Taking Search — And Meaning — Beyond English

Companies and government agencies – from global firms dealing with legal e-discovery issues across their offices worldwide to intelligence officials working on watch lists – need to be able to search across and extract meaning from unstructured text – and not just in English. Multi-lingual text analytics vendor Basis Technology Corp., which develops the Rosette linguistics platform, says such needs are driving a seeing a renewed focus on the internationalization push.

“By and large I think the market as a whole has been getting more sophisticated in both their understanding and use of text analytics,” says Steve Kearns, Rosette product manager. “So the forward movement in the semantic web and all the related fields really has given rise to a better customer for us, people who understand the issues, and we now see a big multilingual focus…. People are seeing they need to make search work in other languages, make it function as it should across different locations and languages.”


The company this week released Rosette 7, the latest version of its software, which is used in major web and enterprise search engines, from Google to Bing to Oracle software. The product supports 55 languages for language identification, and if you count different encodings that grows to over 100 languages and encoding pairs. For base linguistics for search engine enablement it supports 20 languages, depending on how you count them. Among its constantly expanding language set is extended coverage for Middle Eastern languages such as Pashto and Dari. “These hard languages are not well served in the market today in the search engine and entity extraction space, so we built on that,” Kearns says.

In addition to its list-based and rules-based entity detection algorithms, the update features a completely rewritten core statistical engine for entity extraction of organizations, people, places, URLs, and so on. Its improved extractor here means that it takes less training data to build statistical models and improves the ability for users to train the engine in the field, Kearns says. “We use the statistical engine for persons, locations and organization;. these are hard to make rules about. How can you make a correct set of rules that this is a person name vs. an organization name, for instance,” he says. Hundreds of thousands of words from publicly available data in each of the 14 languages the engine supports were annotated by humans, and then its model was trained to read all the sentences and learn what makes up a person entity, an organization entity, and so on, “and gives us a lot more traction on these hard entity types than you get by just rules.” But because in some cases, particularly government (which makes up about 40 to 50 percent of its market), the text the software is trained on needs to be enhanced with the industry’s unique prose. “Depending on where the data comes from, it doesn’t always look like data we trained on.

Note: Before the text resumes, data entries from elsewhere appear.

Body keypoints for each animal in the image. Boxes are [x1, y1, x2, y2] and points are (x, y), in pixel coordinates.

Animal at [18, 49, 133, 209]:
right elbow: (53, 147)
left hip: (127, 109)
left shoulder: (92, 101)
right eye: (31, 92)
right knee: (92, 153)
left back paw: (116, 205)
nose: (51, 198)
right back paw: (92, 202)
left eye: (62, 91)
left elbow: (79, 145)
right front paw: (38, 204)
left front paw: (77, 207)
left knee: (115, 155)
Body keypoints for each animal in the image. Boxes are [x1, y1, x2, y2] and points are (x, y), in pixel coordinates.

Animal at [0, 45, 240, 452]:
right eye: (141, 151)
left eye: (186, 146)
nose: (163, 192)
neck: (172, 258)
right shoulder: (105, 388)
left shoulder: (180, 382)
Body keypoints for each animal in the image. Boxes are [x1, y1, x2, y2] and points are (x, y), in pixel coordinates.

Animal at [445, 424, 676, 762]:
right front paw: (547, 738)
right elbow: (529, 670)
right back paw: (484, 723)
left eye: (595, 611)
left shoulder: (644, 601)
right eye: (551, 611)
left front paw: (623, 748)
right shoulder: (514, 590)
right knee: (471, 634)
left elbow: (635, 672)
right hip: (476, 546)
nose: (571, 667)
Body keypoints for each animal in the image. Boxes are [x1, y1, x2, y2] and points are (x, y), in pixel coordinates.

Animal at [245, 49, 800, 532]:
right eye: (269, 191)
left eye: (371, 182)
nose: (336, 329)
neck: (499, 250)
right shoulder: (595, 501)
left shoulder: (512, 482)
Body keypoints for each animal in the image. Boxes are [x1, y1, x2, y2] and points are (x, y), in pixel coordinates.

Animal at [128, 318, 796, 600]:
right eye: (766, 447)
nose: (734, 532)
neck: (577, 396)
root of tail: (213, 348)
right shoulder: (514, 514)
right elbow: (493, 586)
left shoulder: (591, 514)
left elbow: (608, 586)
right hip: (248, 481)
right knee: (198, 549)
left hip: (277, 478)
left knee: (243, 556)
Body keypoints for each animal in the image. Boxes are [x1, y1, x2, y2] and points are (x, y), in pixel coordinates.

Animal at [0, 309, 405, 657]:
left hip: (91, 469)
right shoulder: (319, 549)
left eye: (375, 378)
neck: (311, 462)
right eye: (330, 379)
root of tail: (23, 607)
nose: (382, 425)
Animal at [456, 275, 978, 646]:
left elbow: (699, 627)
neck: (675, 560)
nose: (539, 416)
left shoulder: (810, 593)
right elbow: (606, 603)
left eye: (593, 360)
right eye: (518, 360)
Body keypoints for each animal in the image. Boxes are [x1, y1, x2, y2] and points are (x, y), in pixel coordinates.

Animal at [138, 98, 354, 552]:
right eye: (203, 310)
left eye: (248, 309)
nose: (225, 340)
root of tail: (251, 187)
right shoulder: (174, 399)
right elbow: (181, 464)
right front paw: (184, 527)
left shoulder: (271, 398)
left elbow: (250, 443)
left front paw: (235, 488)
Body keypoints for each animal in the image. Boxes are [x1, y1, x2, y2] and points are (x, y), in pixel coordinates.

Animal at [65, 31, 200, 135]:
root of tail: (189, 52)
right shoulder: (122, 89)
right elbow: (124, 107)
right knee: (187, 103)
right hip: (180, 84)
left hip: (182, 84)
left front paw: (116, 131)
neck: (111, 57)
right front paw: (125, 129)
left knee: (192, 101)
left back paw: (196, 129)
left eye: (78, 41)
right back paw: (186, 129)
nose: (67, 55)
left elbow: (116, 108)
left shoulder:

So when the actual genre of text is different enough, the performance of statistical entity extractors could suffer because it doesn’t recognize the sentence structure or new worlds.” Being able to quickly train for this in the field elevates performance.

Another major feature in Rosette 7 is name matching and name translation, a problem the company has been working on for more than five years with the result that this is the first time name translation and searching are integrated into the Rosette platform’s same core set of APIs. “Bringing those in lets us more easily set up a pipeline….If Osama bin Laden is written in Arabic you can search for it in English, Japanese or Chinese documents. Being able to hook all these pieces up, the name matching and translation to entity extraction, gives radical new capabilities in terms of how customers might assemble their applications.” As an example, he points to e-discovery efforts around doing entity extraction across all emails. “Now you have people, and can put them into search engine. But what if not everyone spells ‘Joseph’ properly—some say Joe, or whatever. Now you have the flexibility of a fuzzy name search engine to find that. Or what if it’s in a Chinese document from a Chinese customer—now our software can directly find out that he is mentioned there, so that document will be relevant to the case and you will want someone to read this.”

The latest version also now supports Lucene-based applications, so any organization using the open source search toolkits can get the same advanced linguistic processing used by high end web and enterprise search engines.